Case: Delrio v. City of New York, NY Slip Op 00747 (2d Dept. 2012).
Tomorrow’s issue: Motions to dismiss.
February 8, 2012
Judgment as a matter of law.
Practice point: A defendant can establish prima facie entitlement to judgment as a matter of law by showing that the plaintiff cannot identify the cause of the accident.
Student note: A plaintiff's inability to identify the cause of the fall is fatal to the cause of action because a finding that the defendant's negligence, if any, proximately caused the injuries would be based on speculation.
Case: Califano v. Maple Lanes, NY Slip Op 00743 (2d Dept. 2012).
Tomorrow’s issue: Unlawful retaliation.
February 7, 2012
Standing.
Practice point: To have standing in a particular dispute, a plaintiff must demonstrate an injury in fact that falls within the relevant zone of interests sought to be protected by law.
Student note: The holder of a beneficial interest in a corporation’s shares has standing to bring a derivative suit, pursuant to Business Corporation Law § 626.
Case: Bernfeld v. Kurilenko, NY Slip Op 00741 (2d Dept. 2012).

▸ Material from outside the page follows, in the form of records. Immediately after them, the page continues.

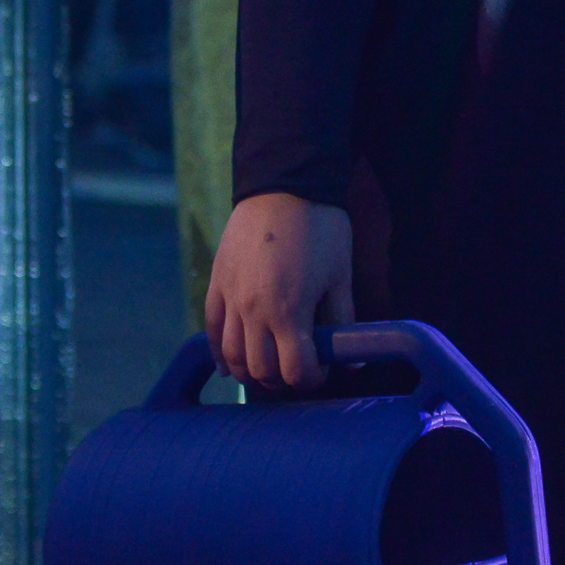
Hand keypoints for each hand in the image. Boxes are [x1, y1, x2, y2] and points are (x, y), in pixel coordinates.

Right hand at [207, 192, 352, 389]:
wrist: (284, 184)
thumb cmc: (320, 228)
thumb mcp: (339, 276)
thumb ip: (342, 321)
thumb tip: (352, 360)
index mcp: (289, 311)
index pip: (295, 370)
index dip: (311, 378)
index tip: (321, 369)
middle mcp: (254, 310)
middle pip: (261, 370)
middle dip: (282, 380)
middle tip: (296, 369)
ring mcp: (231, 296)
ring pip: (232, 355)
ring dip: (249, 372)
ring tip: (266, 369)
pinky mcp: (218, 282)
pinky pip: (211, 328)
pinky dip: (218, 353)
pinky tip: (228, 366)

Tomorrow’s issue: Judgment as a matter of law.
February 6, 2012
Contribution.
Practice point: Purely economic loss resulting from a breach of contract does not constitute injury to property within the meaning of CPLR 1401, New York's contribution statute.

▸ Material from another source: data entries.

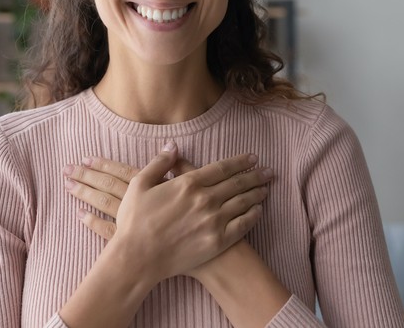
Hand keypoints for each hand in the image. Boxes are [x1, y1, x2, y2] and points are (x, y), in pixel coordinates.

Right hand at [63, 142, 272, 278]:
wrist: (138, 258)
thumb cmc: (134, 221)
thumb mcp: (139, 185)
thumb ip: (159, 163)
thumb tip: (173, 145)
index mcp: (188, 183)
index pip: (222, 168)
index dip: (240, 162)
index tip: (252, 158)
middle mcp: (205, 199)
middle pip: (237, 183)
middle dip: (255, 175)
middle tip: (268, 171)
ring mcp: (214, 221)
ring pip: (243, 202)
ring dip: (257, 193)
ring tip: (267, 188)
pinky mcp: (217, 241)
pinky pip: (242, 225)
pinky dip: (253, 216)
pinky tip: (258, 211)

Student note: Some form of tort liability is a prerequisite to application of CPLR 1401.
Case: Galvin Bros. v. Town of Babylon, NY Slip Op 00331 (2d Dept. 2012).
Tomorrow’s issue: Standing
February 3, 2012
Summary judgment on a contract.
Practice point: When the parties' intent to be bound by a contractual obligation is determinable by written agreements, the question is one of law, and it can be resolved on a motion for summary judgment.
Student note: A fact question arises as to the parties' intent to enter into an enforceable obligation only where the intent must be determined by disputed evidence or inferences outside the written words of the instrument.
Case: Kaplan v. Roberts, NY Slip Op 00492 (2d Dept. 2012).
Monday’s issue: Contribution.
February 2, 2012
Notice of claim.
Practice point: A plaintiff not asserting a tort claim against the municipality is not required to file a notice.
Student note: General Municipal Law Section 50-e(1)(a) provides that a notice is required "in any case founded upon tort."
Case: Johnson v. City of Peekskill, NY Slip Op 00491 (2d Dept. 2012).
Tomorrow’s issue: Summary judgment on a contract.
February 1, 2012
Assumption of the risk.
Practice point: By engaging in a sport or recreational activity, a participant consents to those commonly appreciated risks which are inherent in and arise out of the nature of the sport generally, and flow from such participation.
Student note: A participant's consent does not run to concealed or unreasonably increased risks.
Case: Charles v. Uniondale School District Bd of Ed., NY Slip Op 00479 (2d Dept. 2012).
Tomorrow’s issue: Notice of claim.
January 31, 2012
Power of attorney.
Practice point: If a signature on a power of attorney is forged, any document executed by the purported attorney-in-fact pursuant to the power of attorney is void.
Student note:If a document purportedly conveying a property interest is void, it conveys nothing, and a subsequent bona fide purchaser or bona fide encumbrancer for value receives nothing.
Case: ABN AMRO Mtge. Group, Inc. v. Stephens, NY Slip Op 00477 (2d Dept. 2012).
Tomorrow’s issue: Assumption of the risk.
January 30, 2012
Labor Law.
Practice point: When the claim is based on alleged defects or dangers in the methods or materials used to perform the work, a plaintiff may recover against an owner or general contractor under § 200 only on a showing that the defendant had the authority to supervise or control the performance of the work.
Student note: General supervisory authority for the purpose of overseeing the progress of the work and inspecting the work product is insufficient to impose liability.
Case: Cabrera v. Revere Condominium, NY Slip Op 00320 (2d Dept. 2012).
Tomorrow’s issue: Power of attorney.